Radboud University Medical Center, Radboud Institute for Health Sciences, IQ Healthcare, Nijmegen, The Netherlands.
Institute for Human Movement Studies, Utrecht University of Applied Sciences, Utrecht, The Netherlands.
Eur Spine J. 2019 Jul;28(7):1550-1564. doi: 10.1007/s00586-019-05962-x. Epub 2019 Apr 19.
To develop a clinical standard set of outcome measures that are accepted for relevance and feasibility by stakeholders and useful for (a) interaction between patient and the professional, e.g. shared decision-making in goal-setting, monitoring and feedback based on outcomes, (b) internal quality improvement, and (c) external transparency in patients with non-specific low back pain (NSLBP) in primary care physical therapy.
We used a consensus-driven modified RAND-UCLA Delphi method in seven steps with panellists (patients, representatives of patient and physiotherapy associations, researchers, policy makers, health insurers): (1) literature search, (2) first online survey, (3) patient interviews, (4) an experts meeting, (5) a consensus meeting, (6) second online survey, and (7) final approval of an advisory board. Steps 1-4 resulted in potential outcome measures. In the consensus meeting after discussion panellists voted for inclusion per measure. In the second online survey the final standard set was rated on relevance and feasibility on a 9-point Likert scale; when the median score was ≥ 7, the standard set was accepted and finally approved.
Thirteen draft outcome measures were rated and discussed, and finally, six outcome measures were accepted. The standard set includes the Quebec Back Pain Disability Scale, Oswestry Disability Index, Patient-Specific Functional Scale, Numeric Pain Rating Scale, Global Perceived Effect (GPE-DV), and the STarT Back Screening Tool (SBT).

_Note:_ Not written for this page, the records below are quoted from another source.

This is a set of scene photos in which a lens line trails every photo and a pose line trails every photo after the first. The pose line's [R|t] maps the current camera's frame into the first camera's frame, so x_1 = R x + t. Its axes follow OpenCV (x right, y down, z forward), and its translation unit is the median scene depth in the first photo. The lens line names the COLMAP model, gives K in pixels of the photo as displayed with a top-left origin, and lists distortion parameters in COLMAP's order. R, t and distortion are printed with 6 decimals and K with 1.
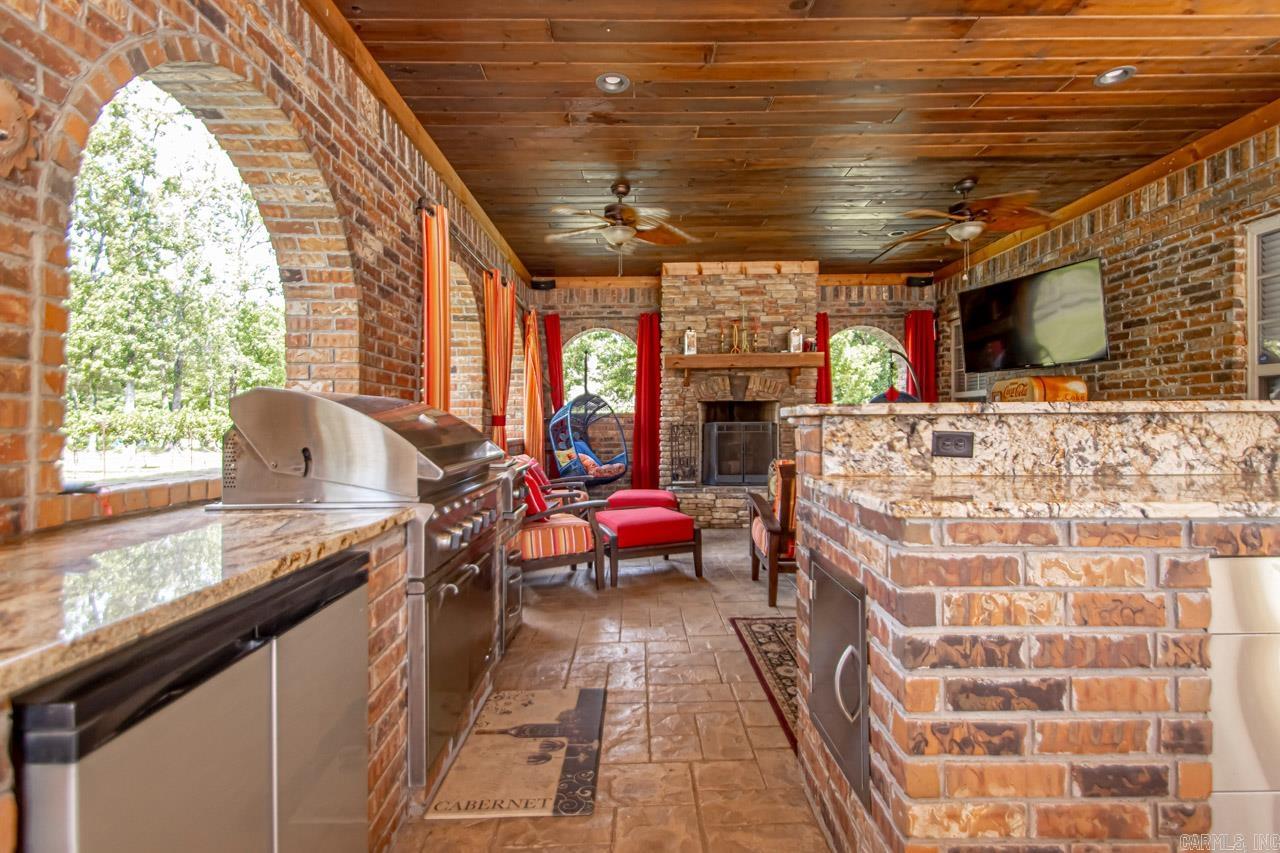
lens RADIAL K [[657.2, 0, 635.1], [0, 657.2, 433.3], [0, 0, 1]] dist [0.045262, -0.029143]
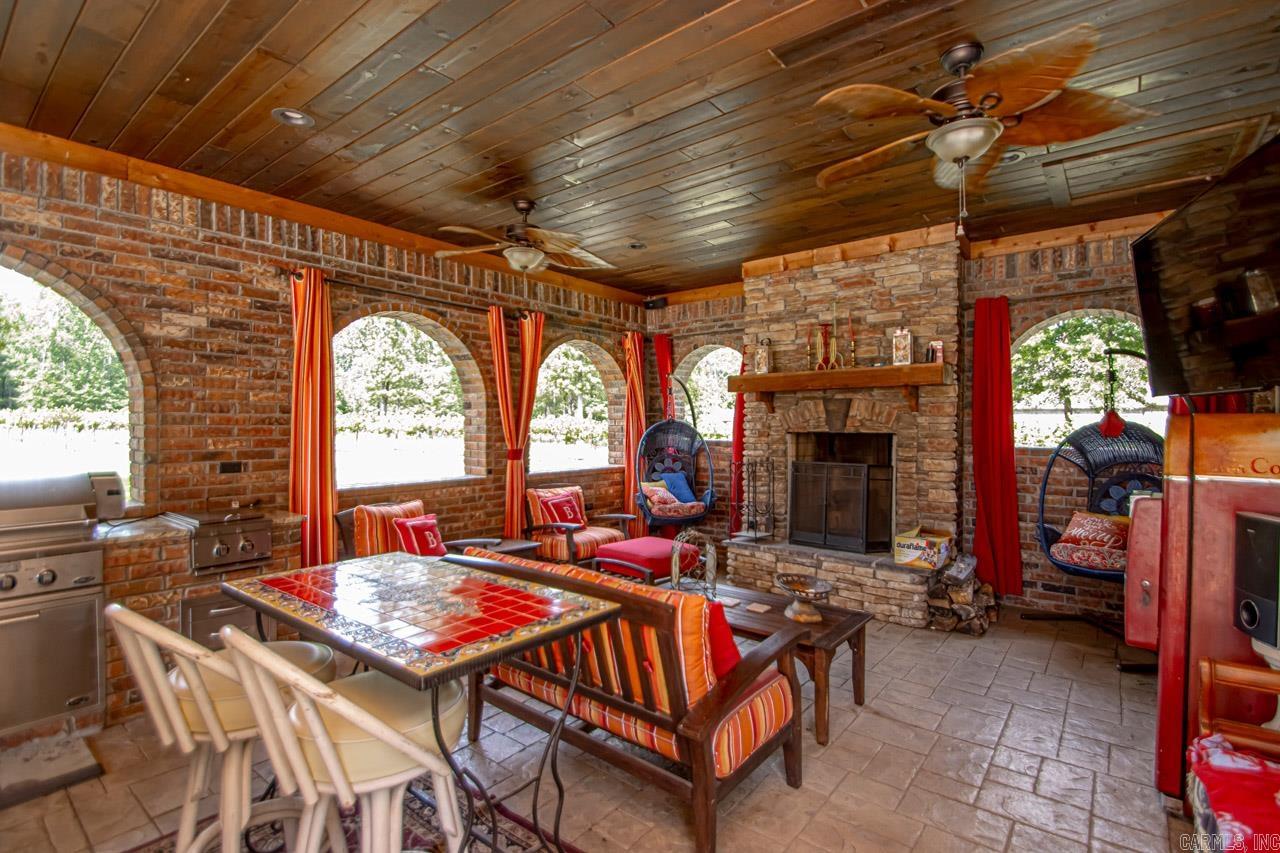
lens RADIAL K [[610.0, 0, 596.9], [0, 610.0, 435.4], [0, 0, 1]] dist [0.000340, -0.001785]
pose [[0.760554, 0.020573, -0.648949, 0.571517], [-0.011849, 0.999771, 0.017807, -0.078786], [0.649167, -0.005854, 0.760623, 0.431577]]
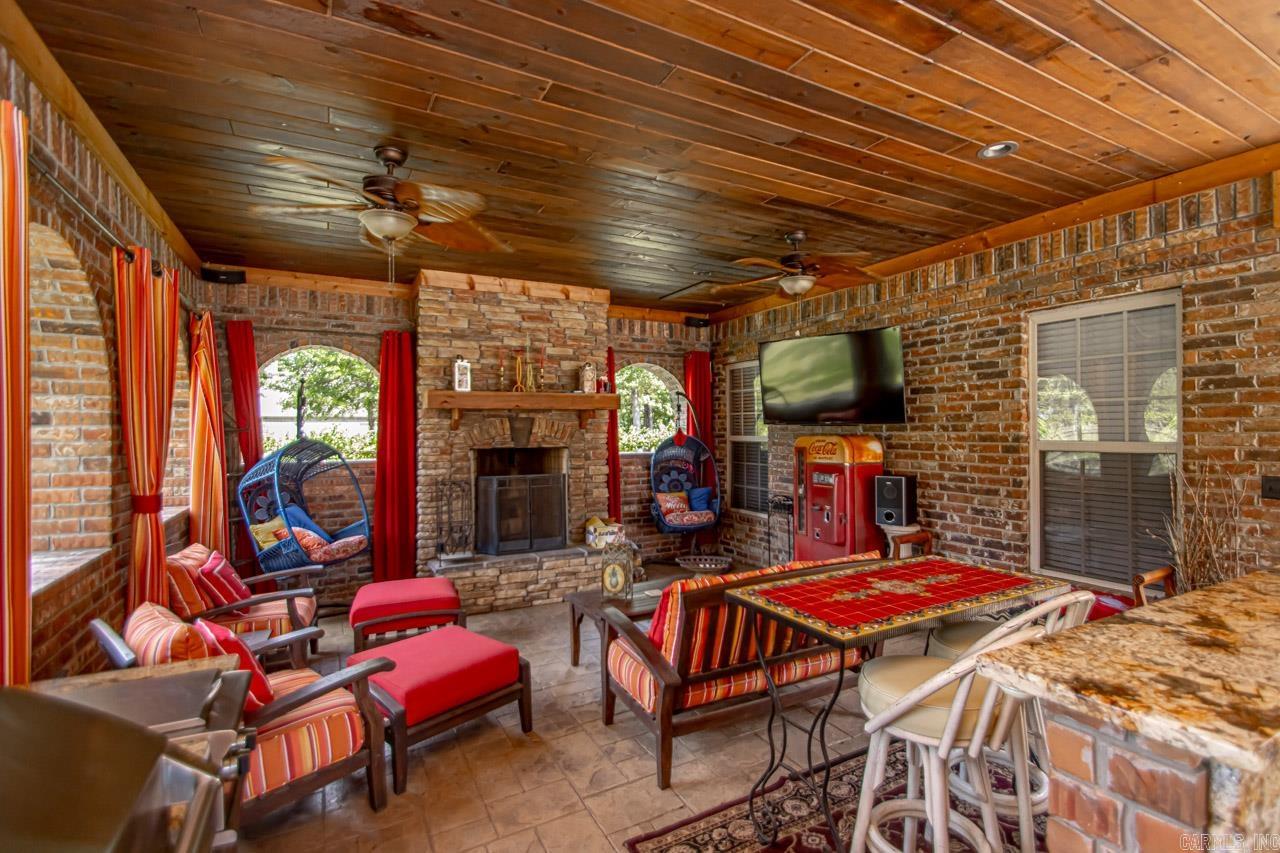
lens RADIAL K [[615.3, 0, 685.3], [0, 615.3, 438.9], [0, 0, 1]] dist [0.019175, -0.021140]
pose [[0.861189, -0.006959, 0.508238, -0.084022], [0.005606, 0.999975, 0.004193, -0.089439], [-0.508255, -0.000762, 0.861207, 0.326944]]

This study presents a standard set of outcome measures for patients with NSLBP in primary care physiotherapy accepted for relevance and feasibility by stakeholders. The standard set is currently used in daily practice and tested on validity and reliability in a pilot study. These slides can be retrieved under Electronic Supplementary Material.
制定一套临床标准的结局测量指标,这些指标在利益相关者中被认为具有相关性和可行性,并且对于(a)患者与专业人员之间的互动有用,例如在目标设定、基于结果的监测和反馈方面的共同决策,(b)内部质量改进,以及(c)非特异性下腰痛(NSLBP)患者在初级保健物理治疗中的外部透明度。

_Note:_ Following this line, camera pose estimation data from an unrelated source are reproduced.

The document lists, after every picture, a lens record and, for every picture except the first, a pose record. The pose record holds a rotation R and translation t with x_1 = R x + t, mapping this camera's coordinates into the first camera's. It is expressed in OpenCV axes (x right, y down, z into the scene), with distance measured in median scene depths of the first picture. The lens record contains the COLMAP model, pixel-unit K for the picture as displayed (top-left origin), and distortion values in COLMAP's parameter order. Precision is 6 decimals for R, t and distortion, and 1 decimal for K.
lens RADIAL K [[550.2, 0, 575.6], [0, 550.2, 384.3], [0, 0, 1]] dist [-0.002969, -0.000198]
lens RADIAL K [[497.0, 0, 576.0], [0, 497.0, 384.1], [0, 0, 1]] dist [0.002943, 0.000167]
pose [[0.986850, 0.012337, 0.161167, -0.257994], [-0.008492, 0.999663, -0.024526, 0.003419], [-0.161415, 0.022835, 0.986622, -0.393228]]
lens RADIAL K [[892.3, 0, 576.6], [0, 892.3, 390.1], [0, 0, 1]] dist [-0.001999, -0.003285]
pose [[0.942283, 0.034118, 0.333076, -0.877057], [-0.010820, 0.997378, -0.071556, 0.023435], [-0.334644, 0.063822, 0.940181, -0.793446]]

我们使用了一种共识驱动的改良 RAND-UCLA Delphi 方法,分七个步骤进行,参与者包括(患者、患者和物理治疗协会的代表、研究人员、政策制定者、健康保险公司):(1)文献检索,(2)第一次在线调查,(3)患者访谈,(4)专家会议,(5)共识会议,(6)第二次在线调查,以及(7)顾问委员会的最终批准。步骤 1-4 产生了潜在的结局测量指标。在共识会议上,讨论后参与者对每个指标进行了投票表决。在第二次在线调查中,最终的标准集在相关性和可行性方面的评分是 9 分制;当中位数评分≥7 时,标准集被接受,并最终得到批准。
对 13 项草案结局测量指标进行了评价和讨论,最终有 6 项指标被接受。该标准集包括魁北克腰痛残疾量表、Oswestry 残疾指数、患者特定功能量表、数字疼痛评分量表、总体感知效果(GPE-DV)和 STarT 腰痛筛查工具(SBT)。
本研究提出了一套适用于初级保健物理治疗中 NSLBP 患者的标准结局测量指标,在利益相关者中被认为具有相关性和可行性。该标准集目前在日常实践中使用,并在一项试点研究中对其有效性和可靠性进行了测试。这些幻灯片可以在电子补充材料中检索到。